Minor degrees of neuromuscular hyperexcitability may not manifest spontaneously, and it is necessary to provoke the typical signs (latent tetany). The Chvostek sign consists of percussion of the facial nerve just below the zygomatic arch and about 2 cm anterior to the earlobe with the finger; the response can range from a slight contraction of the angle of the mouth (which is frequent and unspecific) to the contracture of all facial muscles on the side under investigation. The more specific Trousseau sign is sought by inflating the handle of a sphygmomanometer placed on the arm above the systolic pressure. It is considered positive if a typical carpal spasm is obtained within 2 minutes. This takes about 5-10 seconds to give way once the cuff is deflated; if it disappears immediately,
Other manifestations may be some difficulty in speech, and even frank laryngeal spasm; dysphagia or intestinal cramps; dyspnea and bronchospasm. Tremors, myoclonus, and seizures may occur in children.
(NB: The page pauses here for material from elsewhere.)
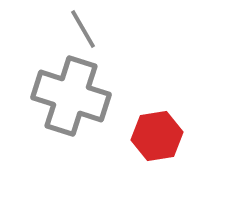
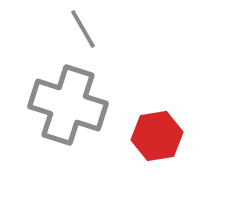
gray cross: moved 3 px left, 9 px down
Table 77-1 summarizes the clinical features of neuromuscular irritability caused by hypocalcemia.
Table 76-1. Clinical features of neuromuscular irritability caused by hypocalcemia
In cases of chronic hypocalcemia, several organic disorders can be seen: small and irregular calcifications, visible on lateral radiographic films of the skull, and corresponding to the basal ganglia of the brain; papilledema; dry and flaky skin; brittle nails and rough, brittle hair; waterfalls; heart failure, etcetera. Alterations in the electroencephalogram are common in these cases.
Positive diagnosis requires recognizing the manifestations of true tetany in the patient's symptoms and documentation of hypocalcemia. It should be remembered that there are tetanias in the presence of normocalcemia, attributable to hyper or hypokalaemia, or hypomagnesemia, or respiratory alkalosis. The latter is the most frequent cause; A decrease in calcium occurs, partly because alkalosis increases the calcium-binding capacity of plasma proteins, and partly because organic acids accumulate in circulation and combine with the ion. Furthermore, alkalosis per se increases neural excitability.
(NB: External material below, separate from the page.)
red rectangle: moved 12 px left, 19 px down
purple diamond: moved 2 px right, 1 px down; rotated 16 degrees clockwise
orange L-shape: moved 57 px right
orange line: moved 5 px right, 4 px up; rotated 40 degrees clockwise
Hypocalcemia and hyperphosphatemia (although this does not appear constantly and its magnitude is variable) will lead to suspicion of hypoparathyroidism, which must be certified by means of a PTH dosage: if the value found is undetectable or very low, there will be no diagnostic doubts. If there is normal serum PTH, but at that time the calcaemia is not markedly decreased, hypocalcemia can be induced by infusion of EDTA in order to demonstrate subnormal secretion of the hormone. If the PTH level is elevated concomitantly with frank hypocalcemia, the likely diagnosis will be pseudohypoparathyroidism.
Calciuria is generally low; serum alkaline phosphatase is usually normal.
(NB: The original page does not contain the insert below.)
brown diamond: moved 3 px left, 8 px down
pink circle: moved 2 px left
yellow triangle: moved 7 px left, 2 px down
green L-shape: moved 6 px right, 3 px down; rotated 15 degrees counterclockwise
The differential diagnosis makes it necessary to rule out hypoproteinemia (serum calcium drops 0.064 mg / dl for every gram of decrease in albuminemia below its normal range), which is present in malnourished patients or those with chronic liver failure, chronic kidney failure, hypovitaminosis D
Calcemia should be requested in: 1) cases with manifest tetany, or in patients with latent tetany, which is only evidenced by the semiological maneuvers already described; 2) children with convulsive pictures, 3) adults with unclear neurological pictures, and 4) the postoperative period of cervicotomies.